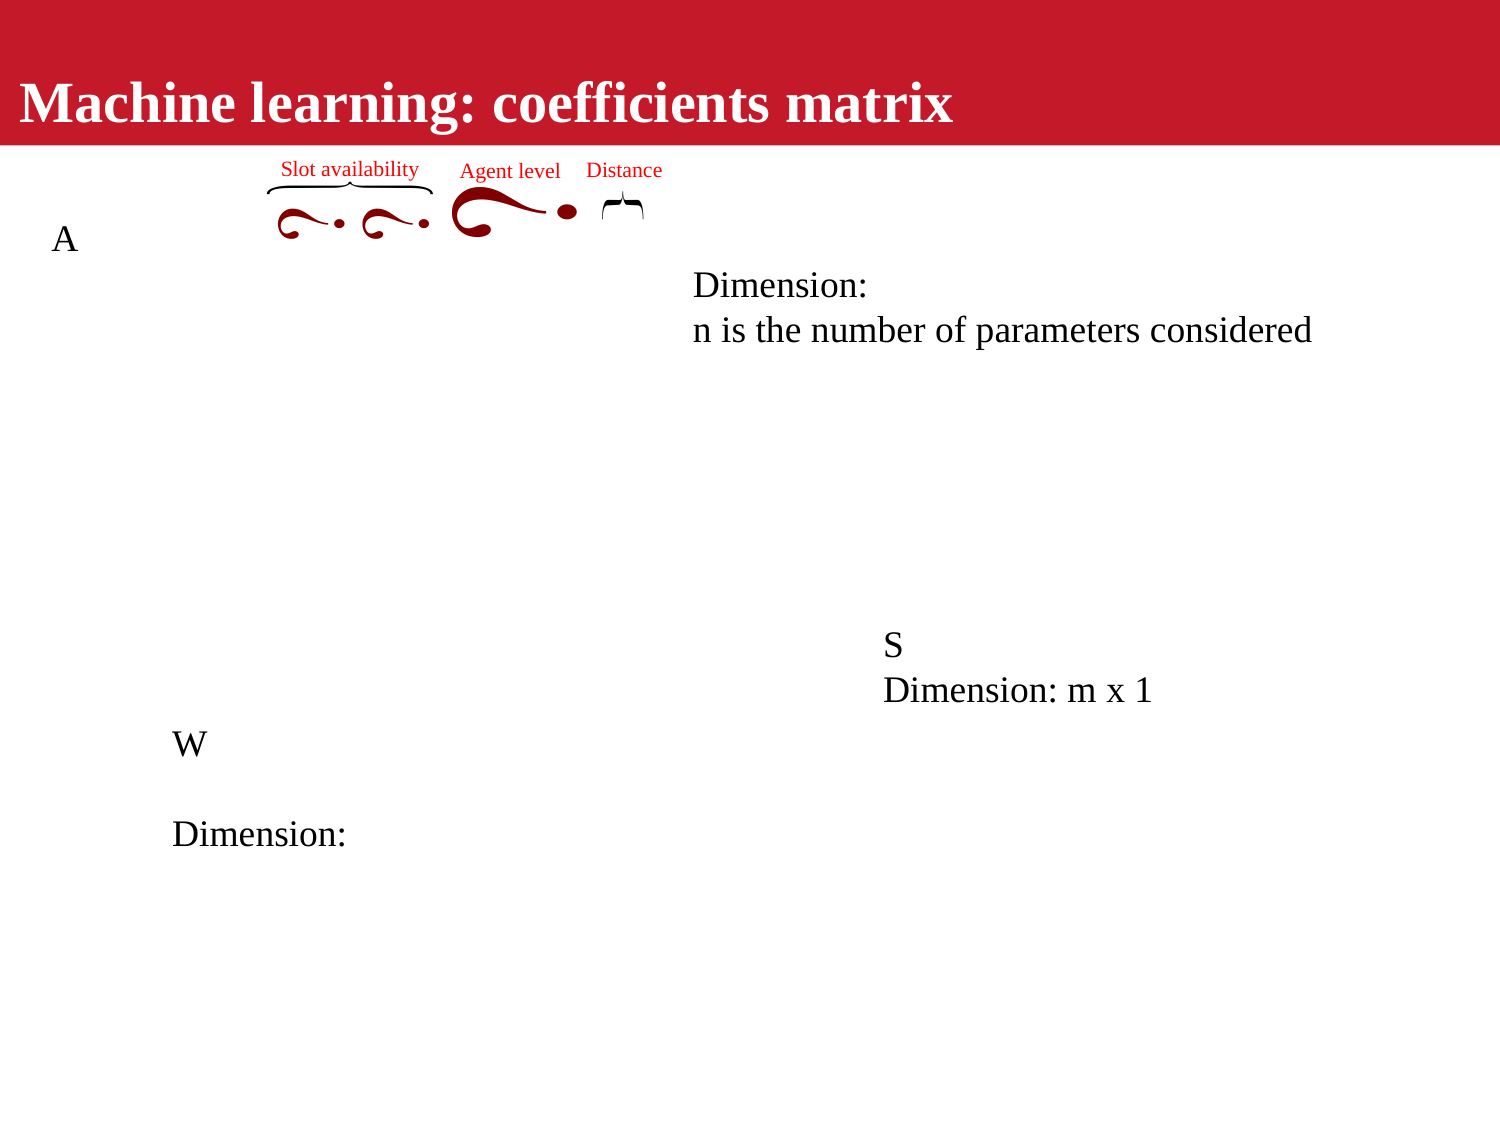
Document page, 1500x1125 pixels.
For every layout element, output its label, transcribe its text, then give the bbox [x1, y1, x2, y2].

text_box Distance [571, 148, 678, 190]
text_box Agent level [444, 149, 577, 191]
text_box Machine learning: coefficients matrix [4, 21, 969, 142]
text_box Slot availability [266, 147, 441, 189]
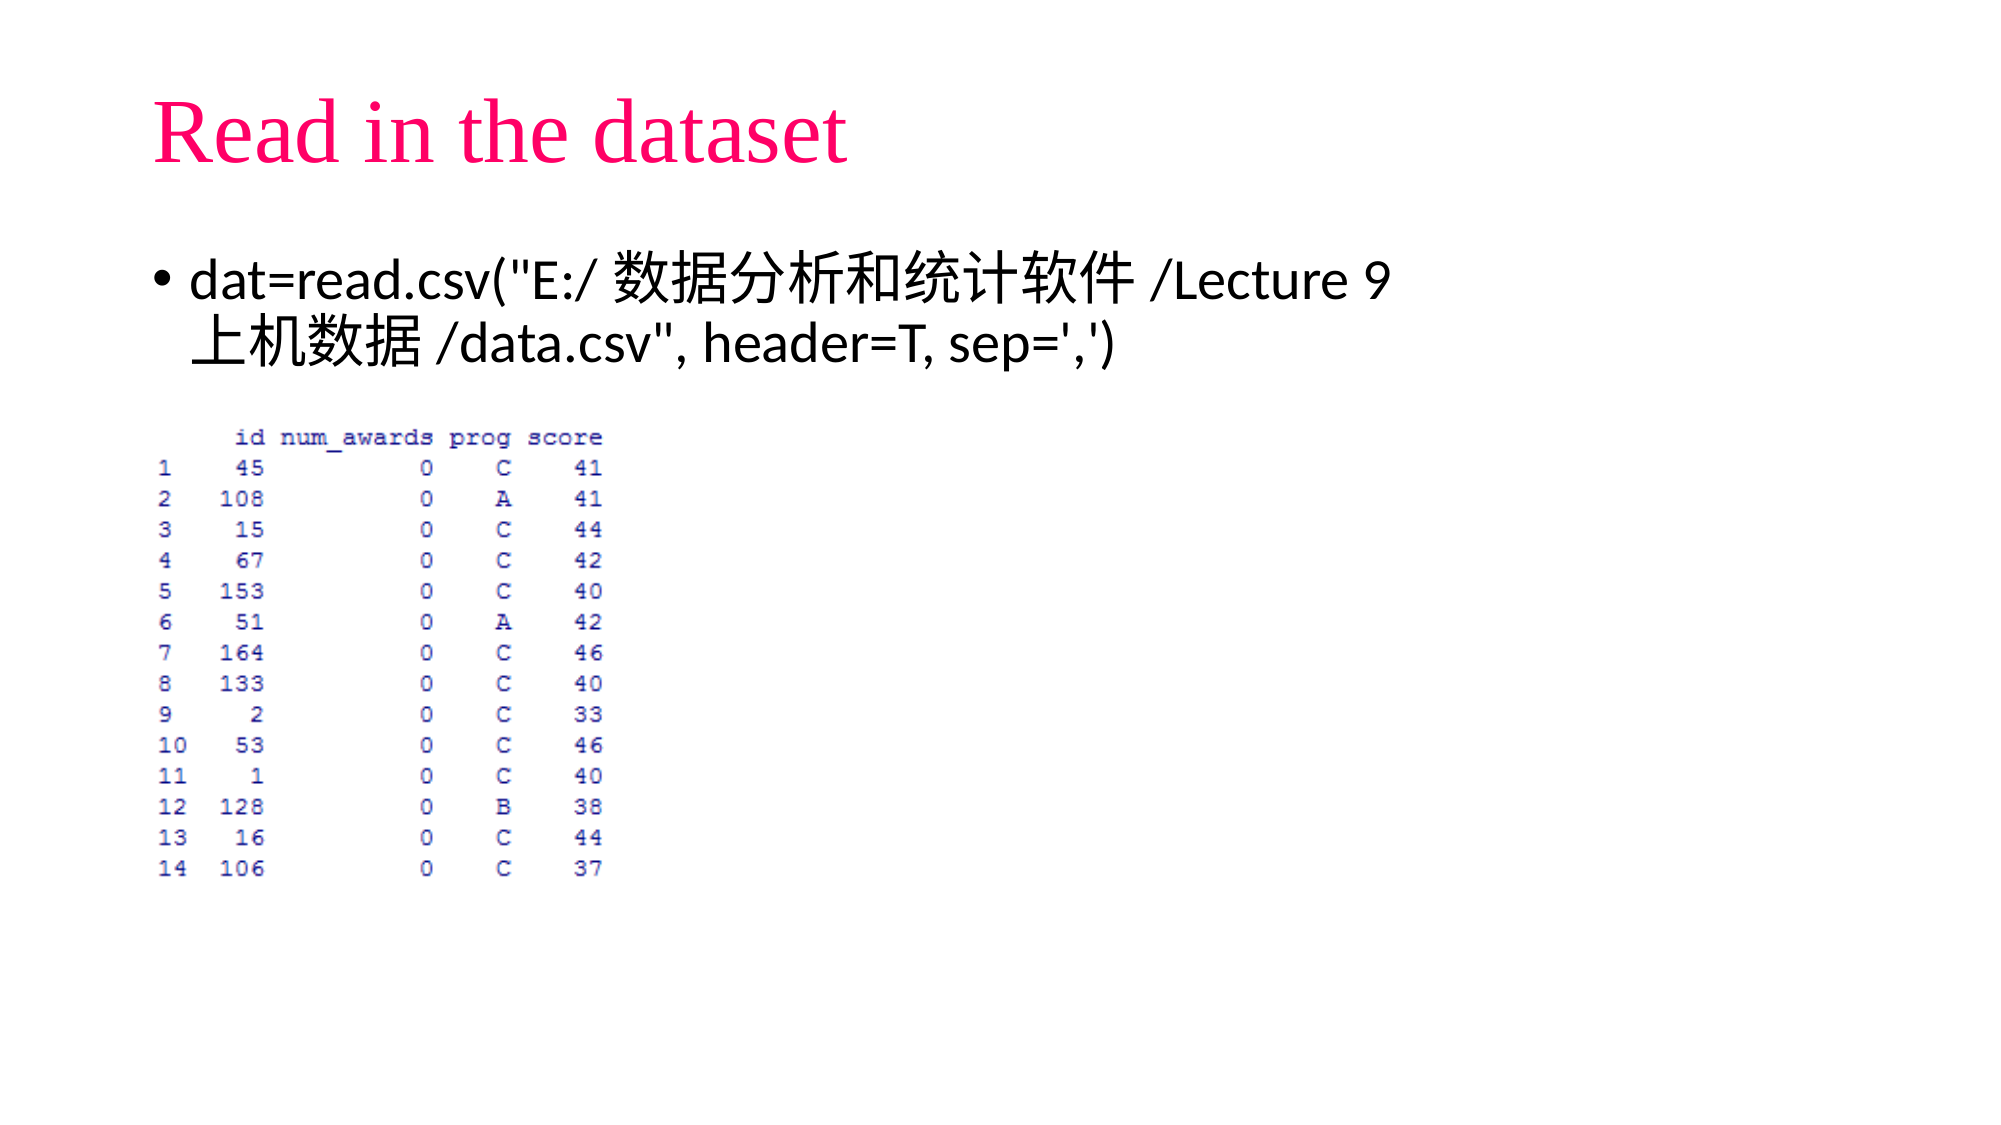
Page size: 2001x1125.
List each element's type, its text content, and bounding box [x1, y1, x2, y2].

picture [149, 422, 654, 886]
list dat=read.csv("E:/数据分析和统计软件/Lecture 9 上机数据/data.csv", header=T, sep=',') [137, 241, 1863, 956]
title Read in the dataset [137, 24, 1863, 241]
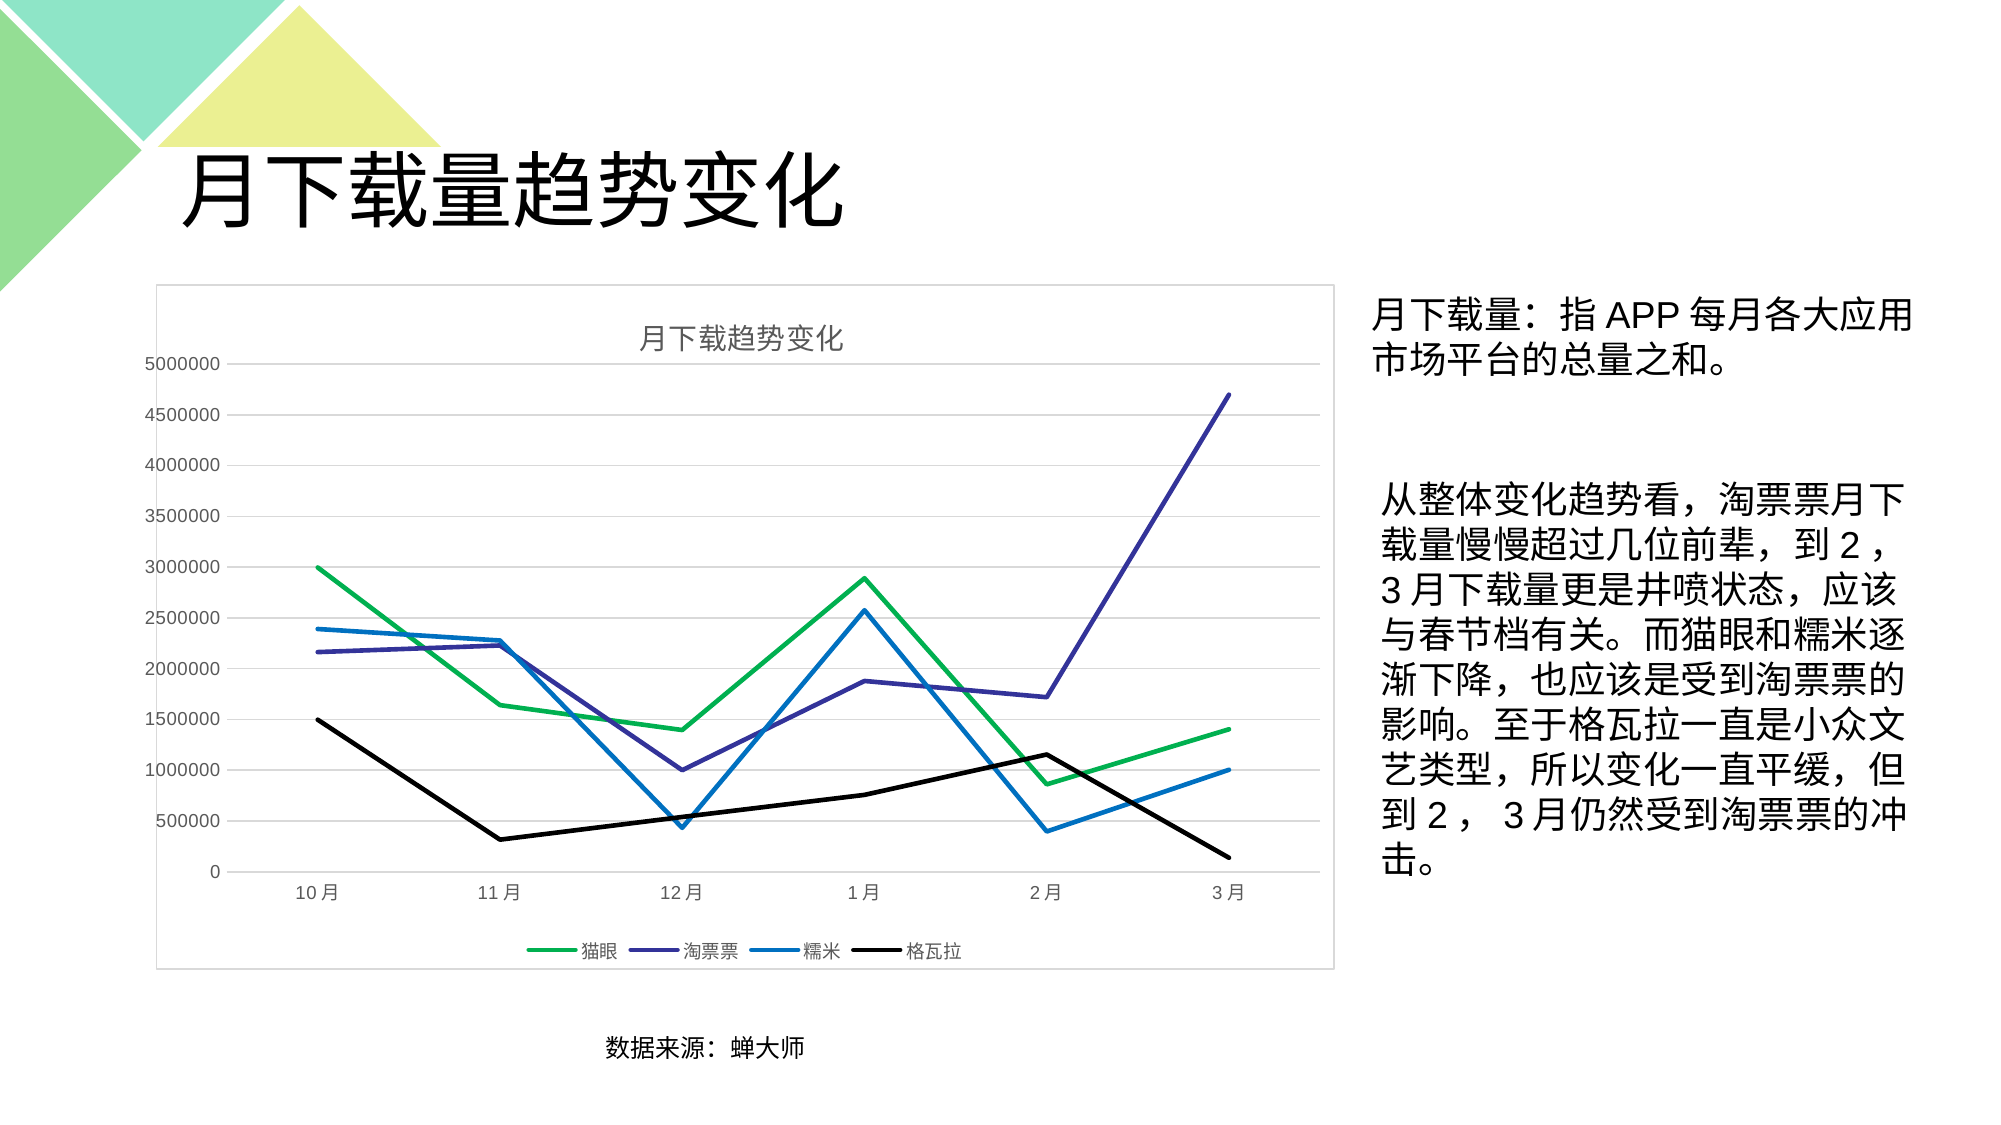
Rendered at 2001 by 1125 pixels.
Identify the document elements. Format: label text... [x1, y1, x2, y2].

text_box 从整体变化趋势看，淘票票月下载量慢慢超过几位前辈，到2，3月下载量更是井喷状态，应该与春节档有关。而猫眼和糯米逐渐下降，也应该是受到淘票票的影响。至于格瓦拉一直是小众文艺类型，所以变化一直平缓，但到2，3月仍然受到淘票票的冲击。 [1365, 469, 1939, 889]
chart [144, 284, 1335, 970]
text_box 数据来源：蝉大师 [591, 1025, 889, 1070]
title 月下载量趋势变化 [165, 128, 1803, 247]
text_box 月下载量：指APP每月各大应用市场平台的总量之和。 [1356, 284, 1947, 434]
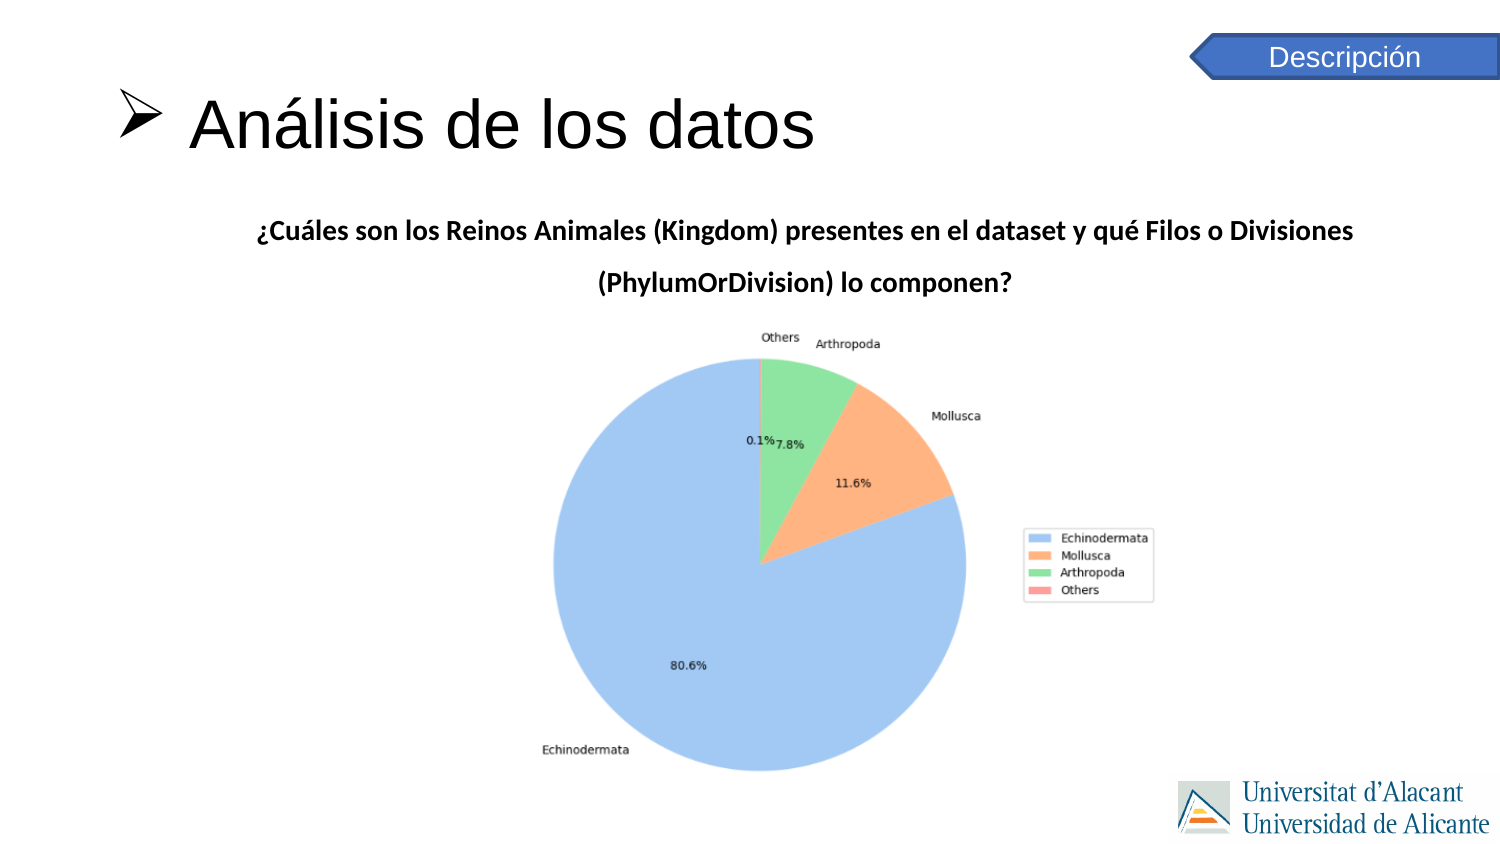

* [TASK DIRECTIONS]
The records above are to be transcribed in full, with images omitted.

* [EXERCISE RESPONSE]
Document page, 1500x1125 pixels.
For every layout element, output its label, transcribe its text, then give the bbox [x1, y1, x2, y2].

text_box Distance [571, 148, 678, 190]
text_box Agent level [444, 149, 577, 191]
text_box Machine learning: coefficients matrix [4, 21, 969, 142]
text_box Slot availability [266, 147, 441, 189]
Page size: 2001x1125.
List each element's type, its text content, and bounding box [x1, y1, x2, y2].

picture [149, 422, 654, 886]
list dat=read.csv("E:/数据分析和统计软件/Lecture 9 上机数据/data.csv", header=T, sep=',') [137, 241, 1863, 956]
title Read in the dataset [137, 24, 1863, 241]
Rendered at 2001 by 1125 pixels.
Identify the document elements. Format: label text... [x1, y1, x2, y2].

text_box 从整体变化趋势看，淘票票月下载量慢慢超过几位前辈，到2，3月下载量更是井喷状态，应该与春节档有关。而猫眼和糯米逐渐下降，也应该是受到淘票票的影响。至于格瓦拉一直是小众文艺类型，所以变化一直平缓，但到2，3月仍然受到淘票票的冲击。 [1365, 469, 1939, 889]
chart [144, 284, 1335, 970]
text_box 数据来源：蝉大师 [591, 1025, 889, 1070]
title 月下载量趋势变化 [165, 128, 1803, 247]
text_box 月下载量：指APP每月各大应用市场平台的总量之和。 [1356, 284, 1947, 434]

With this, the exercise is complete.